Im WHO Register, für welches das Deutsche Institut für Medizinische Dokumentation und Information (DIMDI) zuständig ist, wird das MCS im ICD-10-Kapitel 19 als physische Erkrankung unter „Verletzungen, Vergiftungen“ eingereiht.
Das MCS wird auch zu den „Sensitivity related illnesses“ gerechnet, was einfach ausgedrückt bedeutet, dass besonders empfindsame Menschen eine geringe Toleranz gegenüber Stressoren haben und mit Störungen schon auf kleinste Belastungen reagieren, welche bei anderen Menschen keine Symptome auslösen. Genius beschreibt diese Krankheiten 2010 als Folge eines toxisch induzierten Toleranzverlustes (TILT), der die Individuen empfindlich macht gegenüber geringen Mengen verschiedener und nicht verwandter Auslöser in ihrer Umgebung, wie z. B. chemische, inhalative oder Nahrungsmittelantigene und immunologische, physische und neuropsychologische Manifestationen hervorrufen kann.

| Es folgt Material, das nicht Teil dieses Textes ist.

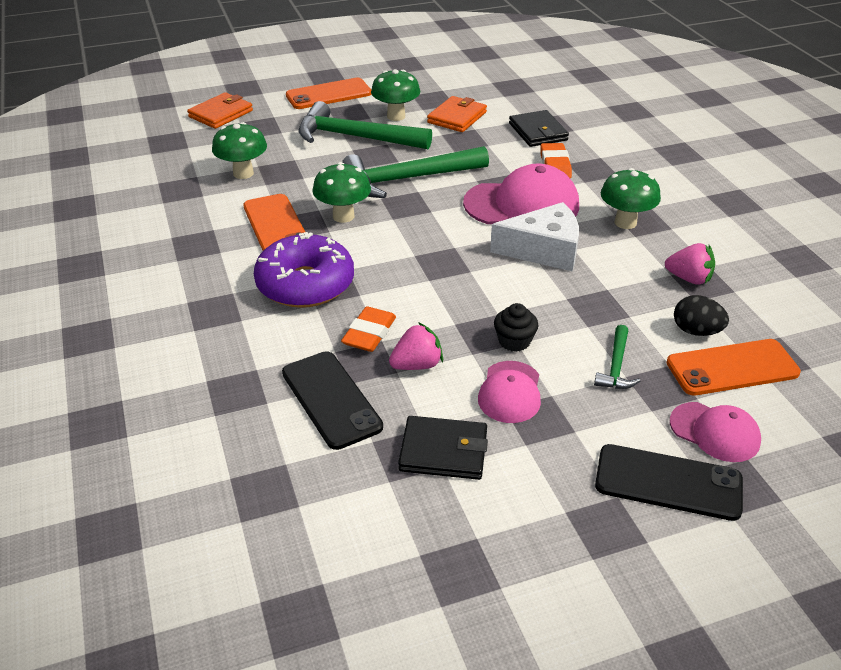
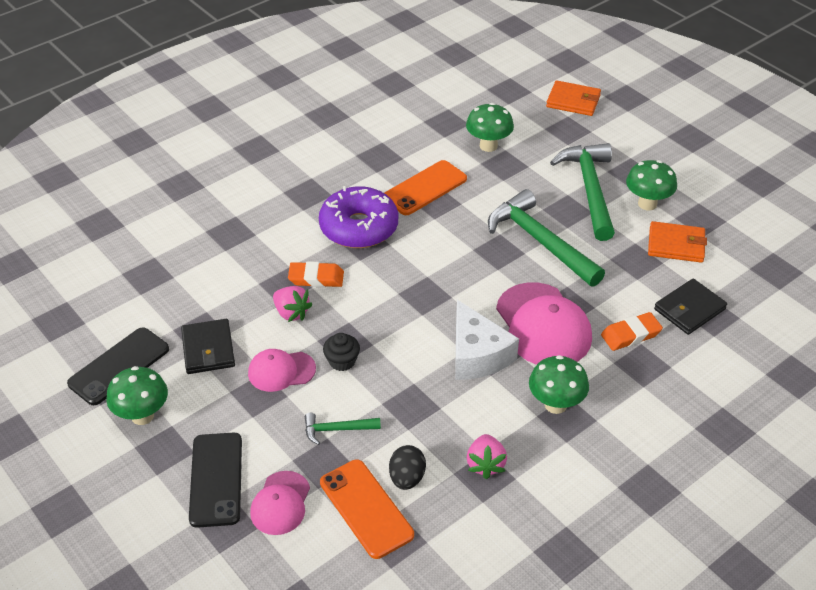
camera: 70 degrees right, 5 degrees up
(328, 94) = (656, 150): orange phone -> none
(331, 399) = (239, 279): black phone -> black phone (119, 366)
(343, 216) = (459, 220): green mushroom -> green mushroom (142, 416)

In der Betreuung dieser Patienten sind aus meiner Sicht 3 Dinge besonders wichtig:
- Die Betroffenen müssen ernstgenommen und mit Verständnis professionell betreut werden
- Die Belastungsquellen sind zu identifizieren und zu beseitigen. Dazu gehören natürlich nicht nur die Beschwerden verursachenden Chemikalien, sondern auch Triggerfaktoren wie chronische Begleitkrankheiten, Traumen, frühere Infektionskrankheiten und sonstige Umweltbelastungen wie Lärm, Stress oder Strahlung.
- Die körpereigenen organischen und psychischen Ressourcen müssen gestärkt werden. Dies trägt dazu bei, dass die Betroffenen besser mit verbleibenden nicht nachweisbaren, nicht vermeidbaren oder nicht behandelbaren Belastungen umgehen können und ihr Leben wieder erträglicher wird.
Basisaufgabe ist zunächst eine Optimierung des allgemeinen und beruflichen Lebensstils. Daneben ist vor allem eine Stärkung der Barrieren in Darm und Atemwegen (um Zugang für Chemikalien und andere Schadstoffe zu erschweren), des Immunsystems, der Entgiftungsleistung (um eingedrungene Chemikalien möglichst schnell wieder zu beseitigen) und des Neurotransmitterstoffwechsels (um besser mit den längerdauernden Stressbelastungen fertigzuwerden) anzustreben. Letztendlich ist eine Optimierung des Gesamtstoffwechsels notwendig, um Organschäden zu vermeiden oder im Notfall diese besser betreuen zu können.
Das sind verantwortungsvolle Aufgaben, die unseren vollen Einsatz und entsprechendes Grundlagenwissen erfordern. Ich rate deshalb allen mit der Betreuung von MCS-Patienten konfrontierten Personen, sich frühzeitig entsprechend fortzubilden.
Nutzen Sie die Chance, sich als Helfer von diesen Patienten (und von Patienten mit anderen durch chemische, physikalische und biologische Schadstoffe verursachten schweren Langzeitbelastungen wie z.B. der aktuellen Post-viralen Fatigue) zu etablieren. Es lohnt sich für alle.